- Supplied material:
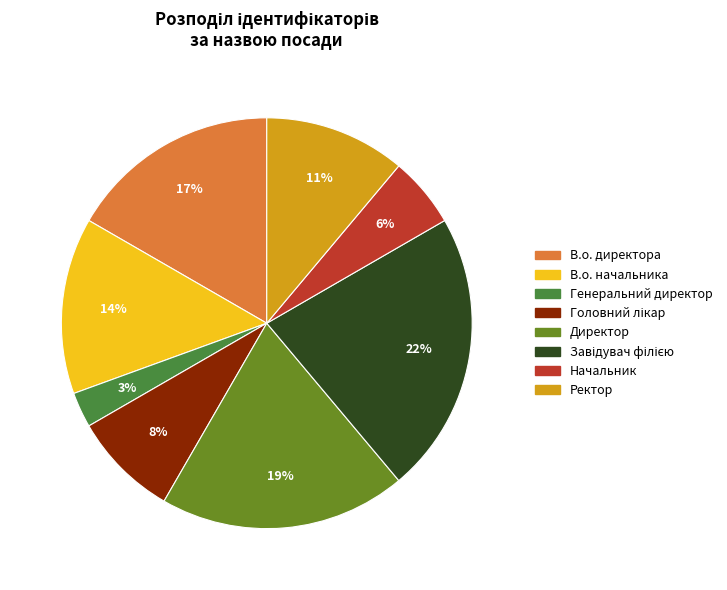

True or false: В.о. начальника accounts for 8% of the total.

False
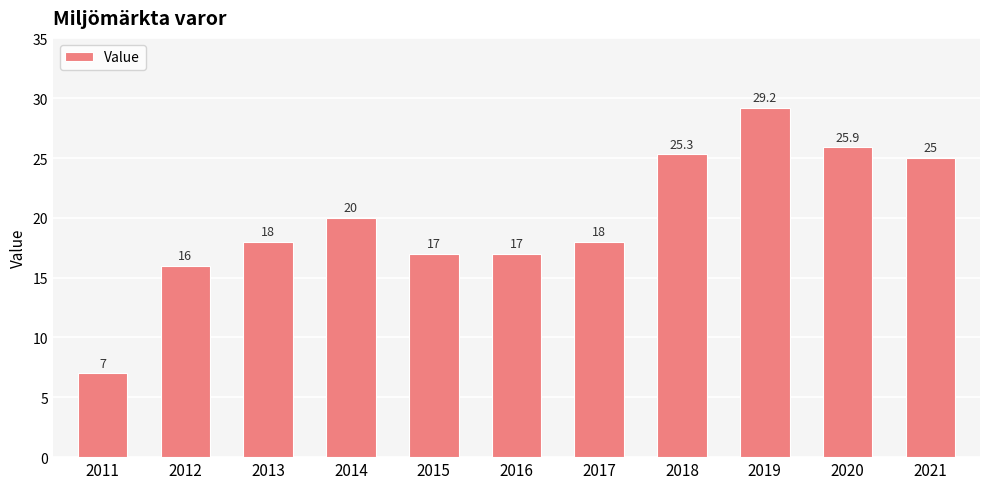

What is the approximate value at 2017?

18.0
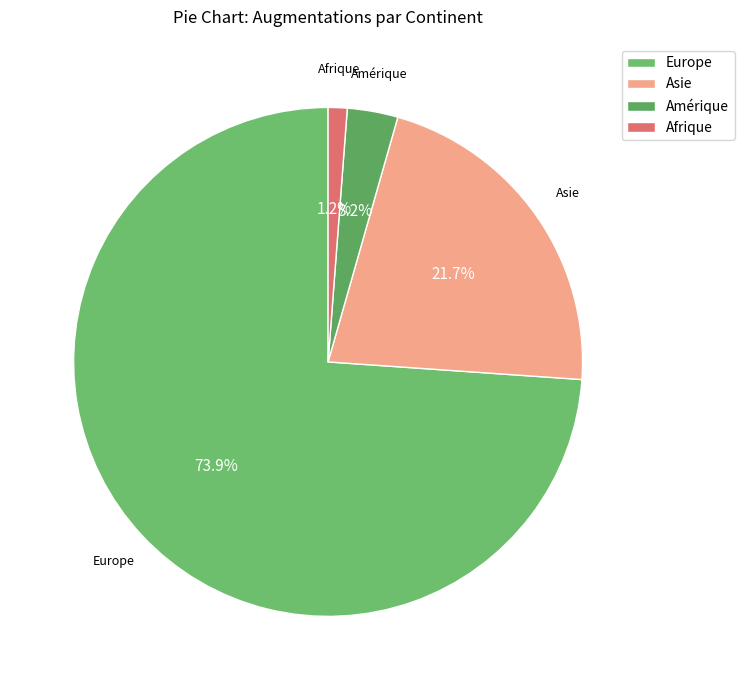

Does any single category account for the majority?

Yes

- Your instructions: Pick out each line in the rows above that contains the word "approximate" and copy those lines unchanged.

- Task response:
What is the approximate value at 2017?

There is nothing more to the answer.